Once a claim has been disallowed by the Board, a claim on the same factual basis may not be considered. 38 U.S.C. § 7104(b) (formerly § 4004(b)). “A claimant may have a claim reopened and reconsidered on the merits only upon the submission of new and material evidence.” Thompson v. Derwinski, U.S. Vet. App. No. 90-239, slip op. at 3 (May 23, 1991); 38 U.S.C. § 5108 (formerly § 3008).
In this case, appellant submitted January 1989 outpatient treatment records as “new and material” evidence. Evidence is considered new when it is not merely cumulative of other evidence on the record, and is considered material when it is relevant and probative of the issue at hand and there is a reasonable possibility that the new evidence, when viewed in the context of all the evidence, both new and old, would change the outcome. Colvin v. Derwinski, U.S. Vet. App. No. 90-196, slip op. at 4-5 (Mar. 8, 1991). Under the Colvin definition, the outpatient records were not material.
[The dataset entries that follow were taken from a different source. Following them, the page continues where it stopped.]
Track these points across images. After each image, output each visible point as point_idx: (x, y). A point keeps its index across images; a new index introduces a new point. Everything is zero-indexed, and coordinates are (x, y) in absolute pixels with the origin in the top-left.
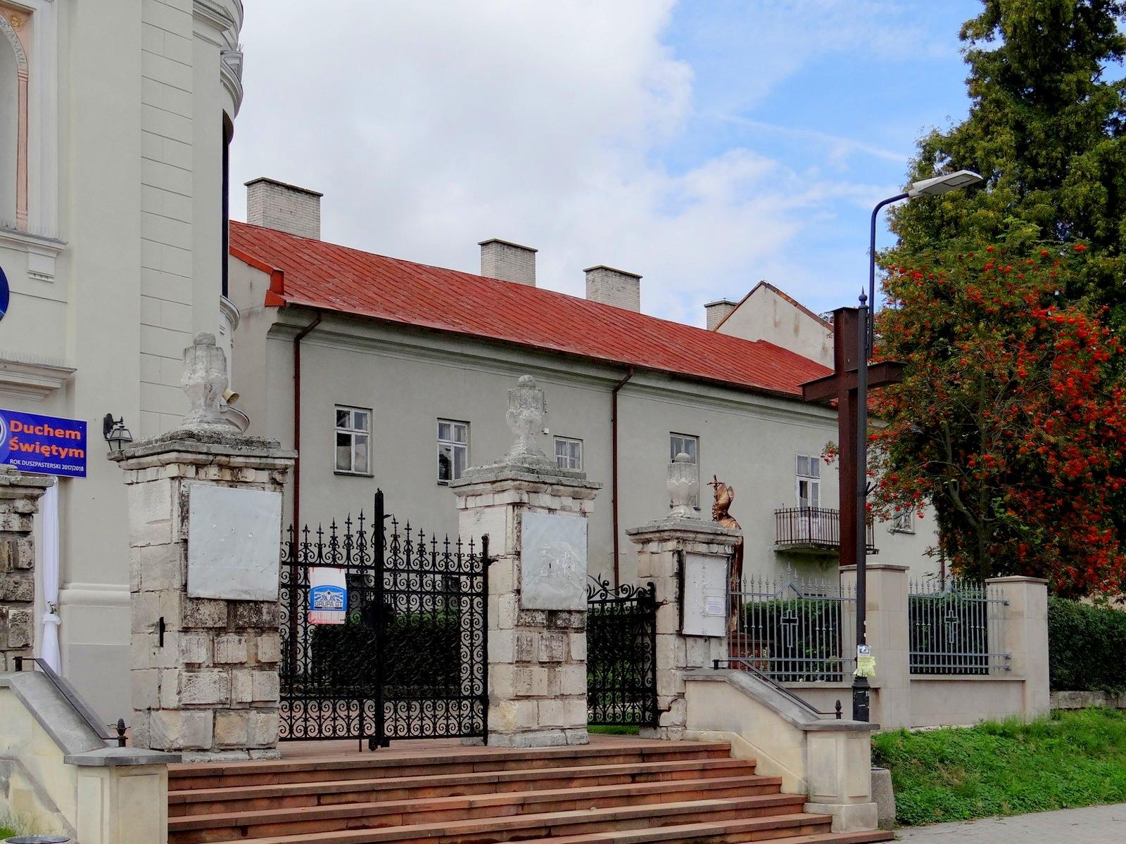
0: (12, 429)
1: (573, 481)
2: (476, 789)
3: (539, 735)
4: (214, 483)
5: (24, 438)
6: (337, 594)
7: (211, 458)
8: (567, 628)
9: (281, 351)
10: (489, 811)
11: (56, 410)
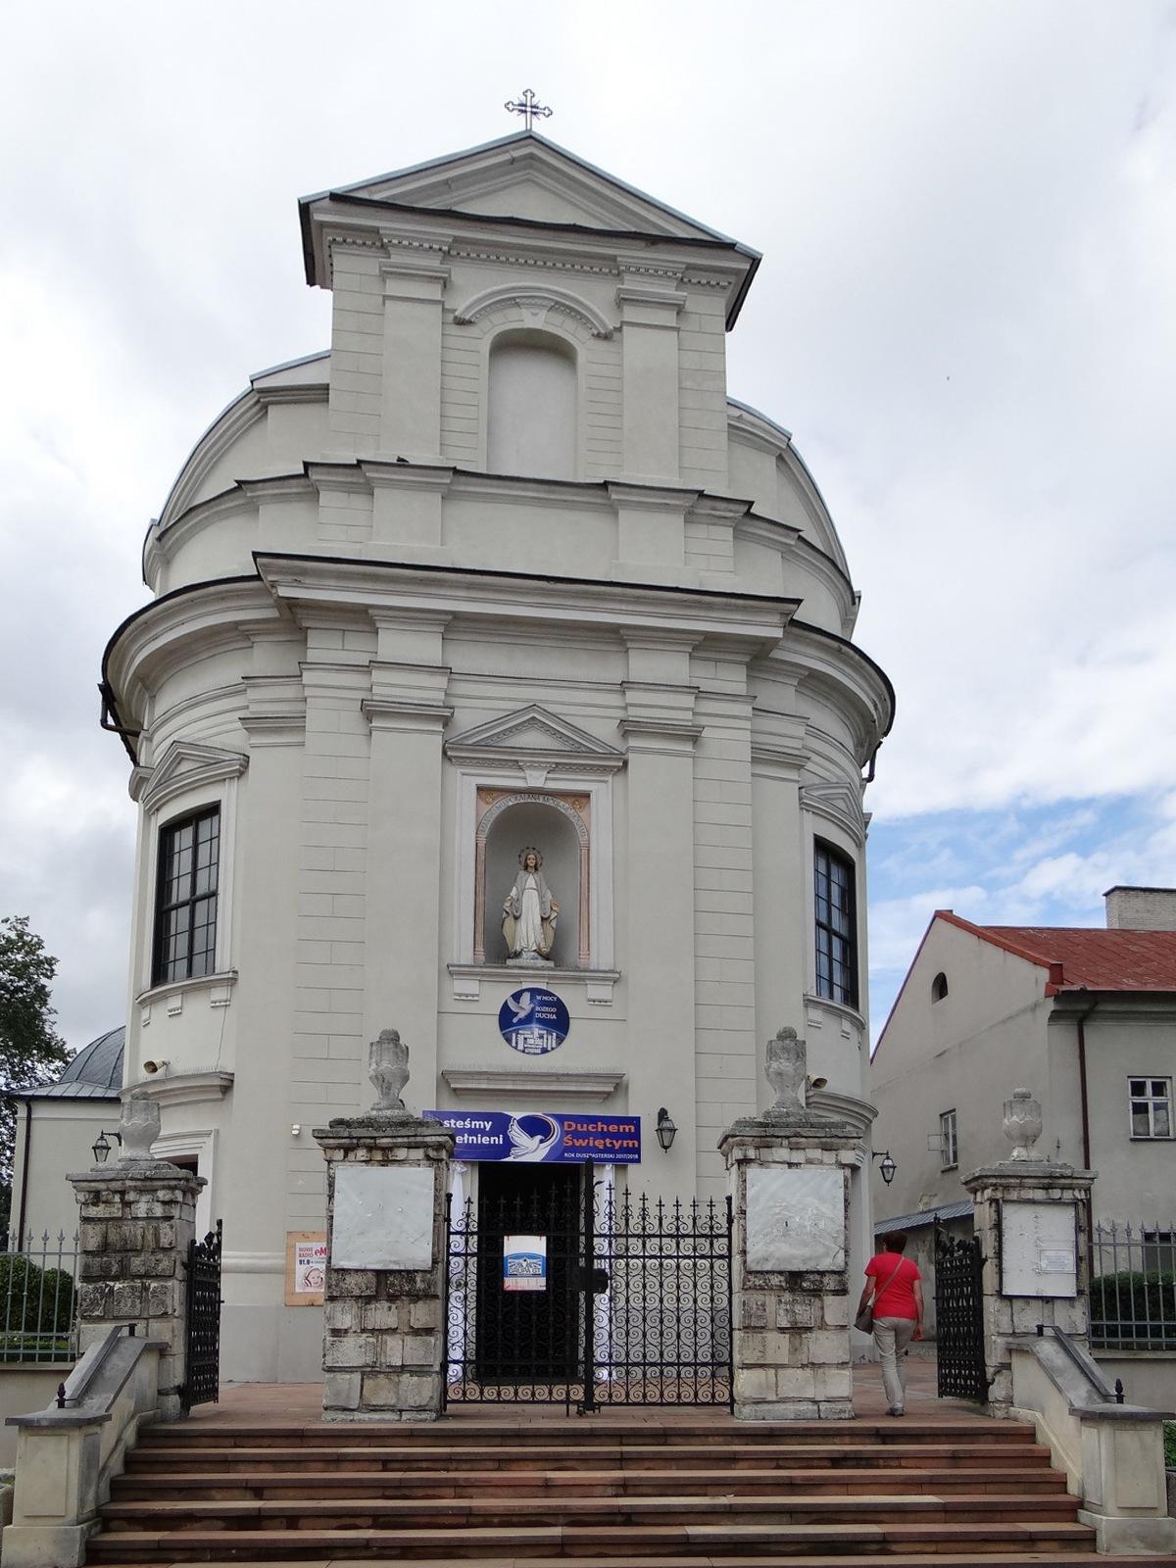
0: (566, 1128)
1: (818, 1132)
2: (591, 1464)
3: (777, 1407)
4: (364, 1164)
5: (576, 1135)
6: (535, 1261)
7: (355, 1141)
8: (820, 1290)
9: (1066, 1036)
10: (575, 1490)
11: (615, 1110)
While appellant initially claimed before this Court that he had reopened with “new and material” evidence, appellant conceded that the outpatient records were not “new and material” in his Reply Brief. However, appellant maintains that “[t]he only logical conclusion from the fact that he reopened his claim for service connection for DJD with little new evidence and repeatedly ‘clarified’ that the VA has failed to ‘understand’ his condition for many years is that he was challenging those prior rating decisions” as containing clear and unmistakable error. Appellant’s Reply Brief at 12. The Court concludes otherwise.
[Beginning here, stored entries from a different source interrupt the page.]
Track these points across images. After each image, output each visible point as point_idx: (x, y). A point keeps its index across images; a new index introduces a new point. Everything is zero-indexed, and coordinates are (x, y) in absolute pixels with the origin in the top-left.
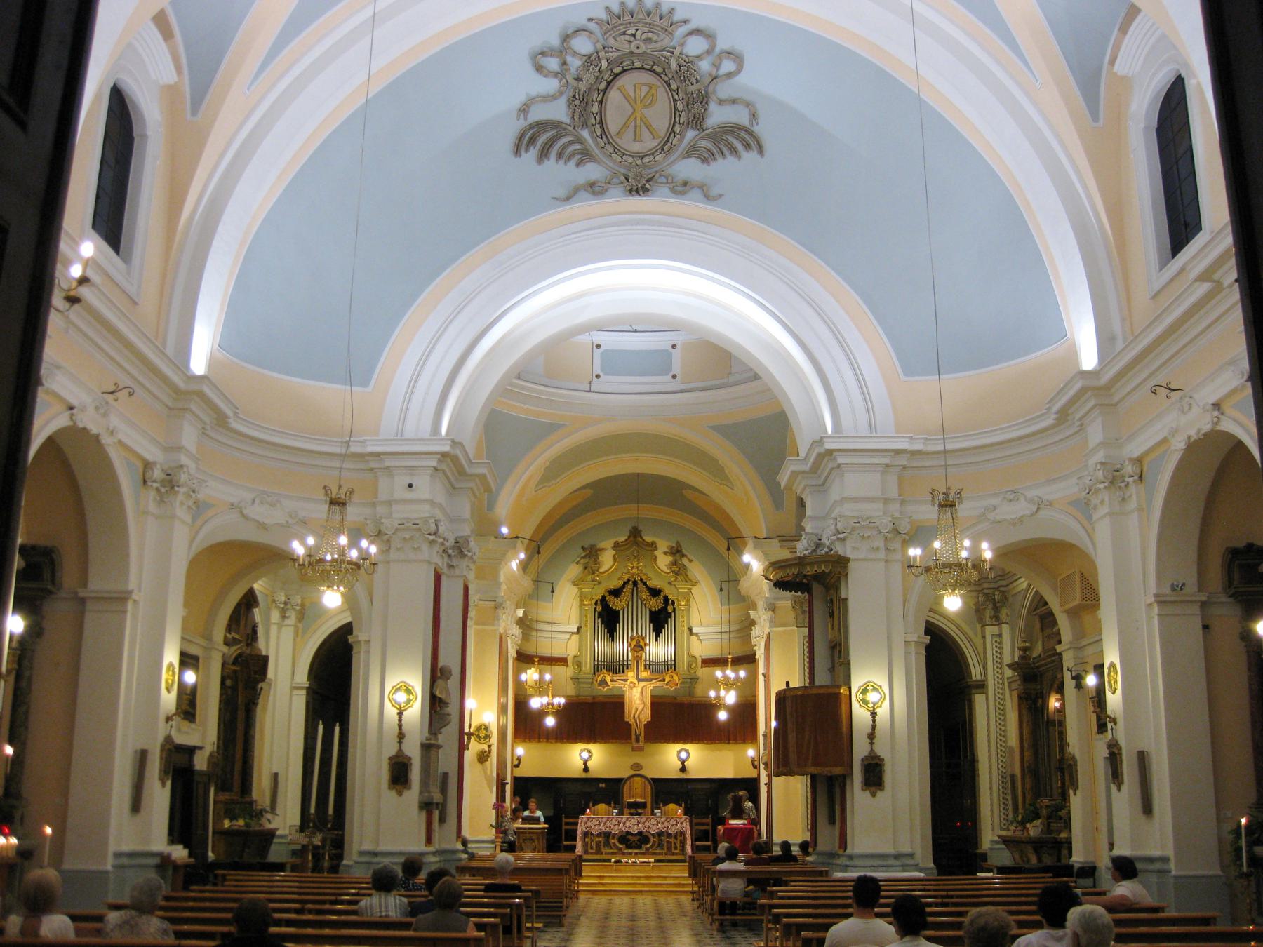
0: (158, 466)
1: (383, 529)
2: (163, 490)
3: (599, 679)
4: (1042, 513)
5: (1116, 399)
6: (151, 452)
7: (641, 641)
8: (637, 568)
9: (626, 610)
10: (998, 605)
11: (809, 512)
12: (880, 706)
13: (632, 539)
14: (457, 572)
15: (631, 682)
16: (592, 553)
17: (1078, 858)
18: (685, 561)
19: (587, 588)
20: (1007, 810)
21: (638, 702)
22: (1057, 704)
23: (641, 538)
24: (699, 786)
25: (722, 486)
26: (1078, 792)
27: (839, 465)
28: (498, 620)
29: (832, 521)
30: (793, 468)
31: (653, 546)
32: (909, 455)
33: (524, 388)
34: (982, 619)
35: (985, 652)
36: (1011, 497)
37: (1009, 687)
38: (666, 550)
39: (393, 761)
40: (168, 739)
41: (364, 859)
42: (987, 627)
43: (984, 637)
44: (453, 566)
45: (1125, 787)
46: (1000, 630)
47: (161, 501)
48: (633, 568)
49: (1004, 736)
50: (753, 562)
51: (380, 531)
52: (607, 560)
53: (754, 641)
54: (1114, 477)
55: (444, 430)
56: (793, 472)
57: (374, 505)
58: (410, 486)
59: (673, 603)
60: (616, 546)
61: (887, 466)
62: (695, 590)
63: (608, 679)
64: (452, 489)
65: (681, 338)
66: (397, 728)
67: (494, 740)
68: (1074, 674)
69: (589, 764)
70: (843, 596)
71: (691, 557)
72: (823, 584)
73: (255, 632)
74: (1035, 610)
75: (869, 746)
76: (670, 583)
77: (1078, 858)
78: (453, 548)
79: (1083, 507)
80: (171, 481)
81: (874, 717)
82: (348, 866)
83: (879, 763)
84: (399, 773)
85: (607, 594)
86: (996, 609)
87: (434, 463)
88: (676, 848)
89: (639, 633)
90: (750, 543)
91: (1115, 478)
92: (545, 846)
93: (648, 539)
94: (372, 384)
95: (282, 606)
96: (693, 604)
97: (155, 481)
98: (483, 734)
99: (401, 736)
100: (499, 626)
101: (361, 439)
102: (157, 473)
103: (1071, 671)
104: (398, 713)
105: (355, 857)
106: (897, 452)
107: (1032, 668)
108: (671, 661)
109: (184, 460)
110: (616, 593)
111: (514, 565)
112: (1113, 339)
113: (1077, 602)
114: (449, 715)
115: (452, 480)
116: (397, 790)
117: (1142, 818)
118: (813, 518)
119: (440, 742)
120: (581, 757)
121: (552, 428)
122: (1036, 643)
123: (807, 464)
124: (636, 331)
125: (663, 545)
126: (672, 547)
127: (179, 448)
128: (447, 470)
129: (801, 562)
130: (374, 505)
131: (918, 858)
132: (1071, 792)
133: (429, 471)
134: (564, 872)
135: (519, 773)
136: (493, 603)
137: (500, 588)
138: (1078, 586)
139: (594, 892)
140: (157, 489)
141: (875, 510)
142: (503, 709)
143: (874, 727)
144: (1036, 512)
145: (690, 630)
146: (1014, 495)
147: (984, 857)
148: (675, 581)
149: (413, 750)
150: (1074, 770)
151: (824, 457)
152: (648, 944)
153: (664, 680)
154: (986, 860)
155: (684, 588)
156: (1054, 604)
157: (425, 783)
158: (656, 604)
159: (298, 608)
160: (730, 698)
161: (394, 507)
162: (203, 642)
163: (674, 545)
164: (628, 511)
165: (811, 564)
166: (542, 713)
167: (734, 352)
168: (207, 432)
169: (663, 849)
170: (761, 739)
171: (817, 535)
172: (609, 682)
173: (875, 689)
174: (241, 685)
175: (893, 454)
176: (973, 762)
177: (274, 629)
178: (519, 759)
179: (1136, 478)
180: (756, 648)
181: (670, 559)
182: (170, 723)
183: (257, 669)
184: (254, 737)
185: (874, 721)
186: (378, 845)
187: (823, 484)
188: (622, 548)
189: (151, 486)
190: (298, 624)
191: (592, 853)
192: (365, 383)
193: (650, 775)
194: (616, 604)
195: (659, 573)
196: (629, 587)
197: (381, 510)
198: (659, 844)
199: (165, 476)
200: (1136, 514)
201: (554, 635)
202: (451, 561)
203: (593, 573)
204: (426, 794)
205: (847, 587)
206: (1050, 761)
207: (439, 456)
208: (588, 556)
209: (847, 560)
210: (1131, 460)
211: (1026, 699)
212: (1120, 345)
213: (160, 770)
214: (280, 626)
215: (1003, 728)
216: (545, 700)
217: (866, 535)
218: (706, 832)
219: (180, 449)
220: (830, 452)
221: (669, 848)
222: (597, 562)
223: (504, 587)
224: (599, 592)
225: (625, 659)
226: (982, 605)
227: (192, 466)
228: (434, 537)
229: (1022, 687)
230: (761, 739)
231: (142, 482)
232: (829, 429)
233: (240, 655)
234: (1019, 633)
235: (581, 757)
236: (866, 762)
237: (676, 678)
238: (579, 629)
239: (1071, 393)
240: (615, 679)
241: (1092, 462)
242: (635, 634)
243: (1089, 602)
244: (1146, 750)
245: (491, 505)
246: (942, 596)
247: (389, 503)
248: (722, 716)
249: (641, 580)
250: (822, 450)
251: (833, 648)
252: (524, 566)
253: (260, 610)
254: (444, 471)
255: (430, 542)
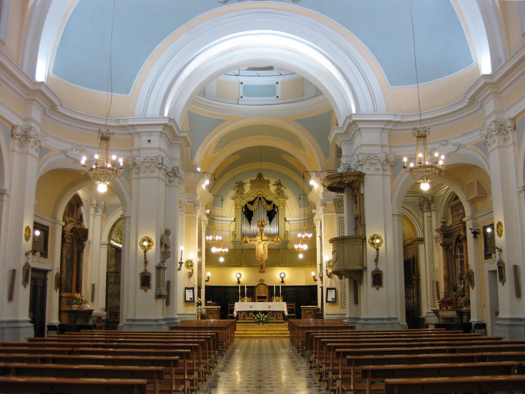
0: (19, 128)
1: (136, 162)
2: (22, 140)
3: (244, 240)
4: (460, 150)
5: (501, 90)
6: (15, 121)
7: (263, 222)
8: (261, 192)
9: (256, 210)
10: (430, 202)
11: (344, 153)
12: (381, 246)
13: (258, 178)
14: (173, 184)
15: (259, 242)
16: (240, 185)
17: (474, 319)
18: (282, 188)
19: (238, 201)
20: (434, 298)
21: (262, 250)
22: (192, 357)
23: (263, 177)
24: (289, 289)
25: (300, 150)
26: (474, 288)
27: (359, 128)
28: (196, 211)
29: (356, 156)
30: (336, 132)
31: (268, 182)
32: (393, 124)
33: (206, 102)
34: (422, 209)
35: (424, 225)
36: (444, 143)
37: (435, 240)
38: (274, 183)
39: (143, 275)
40: (27, 265)
41: (130, 323)
42: (425, 213)
43: (423, 218)
44: (171, 181)
45: (507, 284)
46: (431, 214)
47: (21, 146)
48: (259, 191)
49: (433, 264)
50: (315, 184)
51: (135, 163)
52: (247, 188)
53: (315, 222)
54: (500, 129)
55: (166, 114)
56: (336, 134)
57: (131, 151)
58: (149, 141)
59: (277, 207)
60: (251, 182)
61: (383, 129)
62: (287, 201)
63: (248, 240)
64: (171, 144)
65: (281, 79)
66: (144, 259)
67: (195, 267)
68: (473, 231)
69: (240, 280)
70: (362, 192)
71: (285, 186)
72: (351, 188)
73: (81, 217)
74: (448, 204)
75: (375, 265)
76: (276, 198)
77: (474, 319)
78: (171, 172)
79: (483, 146)
80: (26, 135)
81: (378, 251)
82: (122, 326)
83: (381, 274)
84: (145, 281)
85: (247, 204)
86: (429, 204)
87: (161, 130)
88: (280, 317)
89: (262, 219)
90: (313, 175)
91: (501, 129)
92: (219, 316)
93: (266, 178)
94: (130, 93)
95: (95, 206)
96: (286, 207)
97: (17, 135)
98: (189, 264)
99: (146, 263)
100: (196, 214)
101: (125, 118)
102: (18, 131)
103: (471, 229)
104: (144, 252)
105: (125, 322)
106: (388, 122)
107: (447, 231)
108: (277, 233)
109: (33, 125)
110: (252, 203)
111: (204, 186)
112: (500, 60)
113: (475, 195)
114: (169, 252)
115: (171, 140)
116: (144, 290)
117: (515, 298)
118: (345, 156)
119: (166, 266)
120: (236, 277)
121: (220, 122)
122: (449, 219)
123: (343, 130)
124: (259, 76)
125: (273, 181)
126: (277, 182)
127: (30, 119)
128: (167, 134)
129: (341, 175)
130: (131, 151)
131: (399, 320)
132: (471, 288)
133: (159, 134)
134: (224, 328)
135: (208, 284)
136: (194, 203)
137: (197, 197)
138: (476, 188)
139: (242, 337)
140: (19, 139)
141: (377, 150)
142: (200, 254)
143: (378, 256)
144: (457, 150)
145: (285, 219)
146: (446, 142)
147: (423, 319)
148: (278, 197)
149: (152, 270)
150: (472, 277)
151: (352, 125)
152: (271, 391)
153: (274, 240)
154: (424, 321)
155: (282, 201)
156: (462, 198)
157: (158, 285)
158: (270, 208)
159: (103, 207)
160: (305, 247)
161: (142, 152)
162: (52, 220)
163: (278, 181)
164: (256, 166)
165: (346, 176)
166: (218, 255)
167: (306, 77)
168: (46, 113)
169: (274, 317)
170: (318, 266)
171: (348, 164)
172: (248, 242)
173: (378, 238)
174: (75, 243)
175: (385, 123)
176: (418, 275)
177: (91, 217)
178: (208, 278)
179: (512, 128)
180: (316, 225)
181: (276, 187)
182: (28, 256)
183: (82, 235)
184: (82, 267)
185: (378, 253)
186: (135, 315)
187: (351, 140)
188: (255, 182)
189: (16, 137)
190: (103, 215)
191: (241, 320)
192: (127, 92)
193: (268, 285)
194: (252, 208)
195: (271, 194)
196: (258, 200)
197: (135, 153)
198: (272, 315)
199: (23, 133)
200: (512, 147)
201: (223, 222)
202: (170, 178)
203: (241, 194)
204: (159, 291)
205: (364, 188)
206: (456, 275)
207: (163, 126)
208: (239, 186)
209: (364, 174)
210: (510, 119)
211: (444, 245)
212: (503, 62)
213: (23, 280)
214: (95, 216)
215: (432, 260)
216: (219, 250)
217: (373, 162)
218: (293, 309)
219: (30, 119)
220: (355, 122)
221: (277, 317)
222: (243, 190)
223: (199, 197)
224: (244, 203)
225: (256, 232)
226: (422, 202)
227: (38, 129)
228: (161, 166)
229: (442, 240)
230: (318, 266)
231: (11, 135)
232: (354, 111)
233: (74, 228)
234: (441, 215)
235: (236, 277)
236: (374, 273)
237: (279, 239)
238: (235, 219)
239: (478, 87)
240: (251, 240)
241: (488, 122)
242: (260, 220)
243: (481, 195)
244: (517, 265)
245: (192, 158)
246: (420, 183)
247: (139, 150)
248: (301, 256)
249: (263, 197)
250: (351, 121)
251: (357, 218)
252: (210, 188)
253: (84, 207)
254: (165, 134)
255: (159, 168)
“Clear and unmistakable error is an administrative failure to apply the correct statutory and regulatory provisions to the correct and relevant facts: it is not mere misinterpretation of facts.” Oppenheimer v. Derwinski, U.S. Vet. App. No. 90-313, slip op. at 4 (July 15, 1991). See also Thompson, slip op. at 3-4. There was no allegation by the appellant that the rating board or the BVA failed to apply the correct statutory and regulatory provisions or that they did not have the relevant and correct facts before them in 1987. He simply disagrees with the conclusion of the 1987 Board panel that he was not entitled to service connection for his DJD. Where the sole basis for the veteran’s appeal of a final BVA decision is a disagreement (either by the appellant or the Court) with the original rating and its interpretation of facts, this Court will not conveniently find an “administrative” error as a method of reviewing a BVA decision we could not otherwise review. Id. at 4.
Accordingly, the August 7, 1989, BVA decision is AFFIRMED.